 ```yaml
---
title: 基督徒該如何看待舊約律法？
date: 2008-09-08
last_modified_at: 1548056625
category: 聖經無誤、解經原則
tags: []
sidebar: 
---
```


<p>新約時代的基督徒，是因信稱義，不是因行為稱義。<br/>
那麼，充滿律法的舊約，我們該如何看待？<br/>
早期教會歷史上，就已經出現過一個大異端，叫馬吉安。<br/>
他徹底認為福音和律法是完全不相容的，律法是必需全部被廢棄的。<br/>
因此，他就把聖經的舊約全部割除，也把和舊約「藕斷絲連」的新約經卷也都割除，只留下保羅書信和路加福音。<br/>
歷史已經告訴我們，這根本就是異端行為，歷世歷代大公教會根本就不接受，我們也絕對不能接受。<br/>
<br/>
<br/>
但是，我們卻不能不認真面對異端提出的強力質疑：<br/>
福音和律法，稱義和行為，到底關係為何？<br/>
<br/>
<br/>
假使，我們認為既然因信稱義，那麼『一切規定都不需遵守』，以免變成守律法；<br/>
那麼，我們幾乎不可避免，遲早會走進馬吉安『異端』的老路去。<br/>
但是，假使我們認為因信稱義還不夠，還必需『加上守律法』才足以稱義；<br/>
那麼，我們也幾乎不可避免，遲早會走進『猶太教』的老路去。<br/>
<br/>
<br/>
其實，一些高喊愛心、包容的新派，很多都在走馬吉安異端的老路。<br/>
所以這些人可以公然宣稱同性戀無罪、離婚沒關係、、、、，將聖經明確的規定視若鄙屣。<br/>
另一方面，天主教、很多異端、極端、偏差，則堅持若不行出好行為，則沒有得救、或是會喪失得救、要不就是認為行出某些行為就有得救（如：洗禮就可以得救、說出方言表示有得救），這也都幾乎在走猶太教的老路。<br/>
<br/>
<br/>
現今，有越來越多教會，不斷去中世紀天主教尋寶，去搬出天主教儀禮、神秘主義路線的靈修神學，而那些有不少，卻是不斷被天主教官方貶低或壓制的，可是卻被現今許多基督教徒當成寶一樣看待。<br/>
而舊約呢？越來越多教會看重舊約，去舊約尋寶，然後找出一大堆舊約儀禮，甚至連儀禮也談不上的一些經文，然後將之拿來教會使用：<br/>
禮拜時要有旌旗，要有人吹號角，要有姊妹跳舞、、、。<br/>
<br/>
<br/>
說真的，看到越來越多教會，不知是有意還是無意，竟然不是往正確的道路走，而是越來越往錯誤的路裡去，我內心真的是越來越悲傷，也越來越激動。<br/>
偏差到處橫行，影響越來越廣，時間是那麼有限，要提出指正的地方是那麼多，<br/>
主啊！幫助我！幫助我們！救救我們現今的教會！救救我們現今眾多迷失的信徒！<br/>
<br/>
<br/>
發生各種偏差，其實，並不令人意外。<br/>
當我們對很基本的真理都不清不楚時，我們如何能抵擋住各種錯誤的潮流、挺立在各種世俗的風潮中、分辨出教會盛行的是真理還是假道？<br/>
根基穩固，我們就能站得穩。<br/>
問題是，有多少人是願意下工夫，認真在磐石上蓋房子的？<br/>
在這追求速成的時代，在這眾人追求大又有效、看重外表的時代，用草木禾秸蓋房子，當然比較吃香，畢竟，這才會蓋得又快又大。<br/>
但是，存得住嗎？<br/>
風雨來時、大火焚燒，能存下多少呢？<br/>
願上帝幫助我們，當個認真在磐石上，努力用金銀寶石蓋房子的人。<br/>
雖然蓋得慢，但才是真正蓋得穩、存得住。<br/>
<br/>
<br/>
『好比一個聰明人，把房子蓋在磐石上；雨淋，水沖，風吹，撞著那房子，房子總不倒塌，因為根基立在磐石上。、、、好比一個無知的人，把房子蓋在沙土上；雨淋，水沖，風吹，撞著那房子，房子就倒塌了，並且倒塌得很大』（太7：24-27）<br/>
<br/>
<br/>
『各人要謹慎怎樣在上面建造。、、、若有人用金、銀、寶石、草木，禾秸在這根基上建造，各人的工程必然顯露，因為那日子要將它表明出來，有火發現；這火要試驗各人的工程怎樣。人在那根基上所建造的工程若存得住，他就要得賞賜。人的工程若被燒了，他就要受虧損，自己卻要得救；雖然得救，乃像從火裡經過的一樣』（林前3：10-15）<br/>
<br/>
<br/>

# [ACTIVITY]
Across the listing above, state how many lines include the word "的老路去", with nothing but the number in reply.

# [SOLUTION TO THIS PROBLEM]
2